À partir de 1822 les héritiers de la seigneurie de Lavaltrie ont administré leurs terres et fondé le village d’Industrie autour d’un ensemble de moulins très modernes construits sur la rivière de l’Assomption. Le commerce du bois a été leur principale occupation et j’ai déjà longuement documenté cette histoire dans une autre chronique.
Lire: Les moulins de l’Industrie au temps de Barthélémy Joliette
Dans les journaux de l’époque on trouve plusieurs poursuites intentées par les seigneurs contre des censitaires qui n’avaient pas payé leurs rentes seigneuriales depuis des années; ils ont fait de nombreuses transactions pour s’approprier les terres où ils ont établi leurs moulins pour pouvoir y bâtir un nouveau village.
En 1822, la situation financière de la seigneurie montre des arrérages qui nous apparaissent considérables: 370 censitaires doivent la somme de 79,801 livres tournois ou livres et ventes… Il [Joliette] gère si bien ses affaires qu’en novembre 1825, il peut déposer un bilan positif de son administration depuis mai 1822: 128,467 livres tournois de dépenses (comprenant le coût des moulins) contre une recette brute de 140,836 livres tournois. A ce bilan s’ajoute également une somme de 37,563 livres tournois représentant le bois de pin vendu à un marchand de Québec en 1825.
Jean-Claude Robert
Les moulins du village d’Industrie ont été construits en 1823 et au printemps 1824 les seigneurs ont annoncé leurs services dans les journaux: un moulin à farine, un moulin à barley, un moulin à scies, un moulin à cloux, un moulin à cardes neuf et un foulon. C’était un établissement industriel complet pour la fondation d’une ville centre dans un pays à coloniser.

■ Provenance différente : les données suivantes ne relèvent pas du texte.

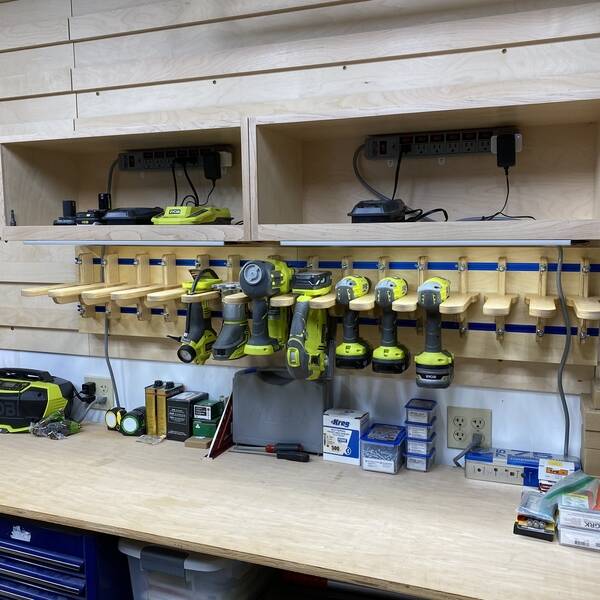
The image size is (600, 600). I want to click on power bar, so click(x=390, y=150), click(x=141, y=159).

Il n’y avait pas encore de maisons autour des moulins, Barthélémy Joliette a fait bâtir un bureau seigneurial. Le 11 novembre 1824 il a conclu un marché avec François Panneton pour la maçonnerie d’un bâtiment dans le village d’Industrie paroisse de St-Paul, le devis mentionne un four pour cuire 50 pains. Le 7 décembre un autre marché a été conclu avec François Papin pour la menuiserie. Ce devis montre bien qu’il s’agissait d’un magasin et d’un bureau pour la gestion de la seigneurie, le magasin devait être pareil à celui d’Amable Archambault marchand à L’Assomption.
La production de madriers de pin blanc a commencé et au printemps 1825 Joliette et Loedel annonçaient avoir 50.000 pieces white pine sandard deals à vendre au bout de l’île (Repentigny) ou St-Sulpice.

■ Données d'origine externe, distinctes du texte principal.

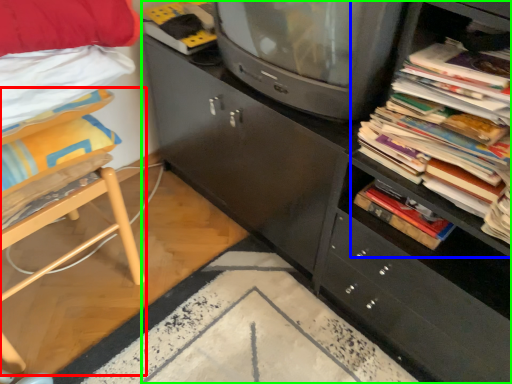
Question: Estimate the real-world distances between objects in this image. Which object is farther from furniture (highlighted by a red box), shelf (highlighted by a blue box) or cabinetry (highlighted by a green box)?

Choices:
 (A) shelf
 (B) cabinetry

Answer: (A)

Le 9 décembre 1825 Pierre-Paul deLanaudière, Barthélémy Joliette et Peter-Charles Loedel ont signé un accord pour retirer et recevoir les cens et rentes et lots et ventes de la dite seigneurie de Lavaltrie et rente foncière des dits lots du Township de Kildare en la maison du dit Barthélémy Joliette située au village d’Industrie… Le même jour Pierre-Paul DeLanaudière propriétaire de la moitié de la seigneurie de Lavaltrie a signé une obligation à Barthélémy Joliette pour une somme de 38.500 livres ancien cours pour valeur reçu à sa satisfaction. Pierre-Paul a donné en garantie ses propriétés. En attendant qu’il paye le capital ou les intérêts B. Joliette avait le droit de percevoir la moitié des revenus du moulin à farine lui appartenant et le tiers des revenus du moulin à scie, à cardes, à fouler, à cloux, à bardeaux et à barley dans le moulin d’Industrie.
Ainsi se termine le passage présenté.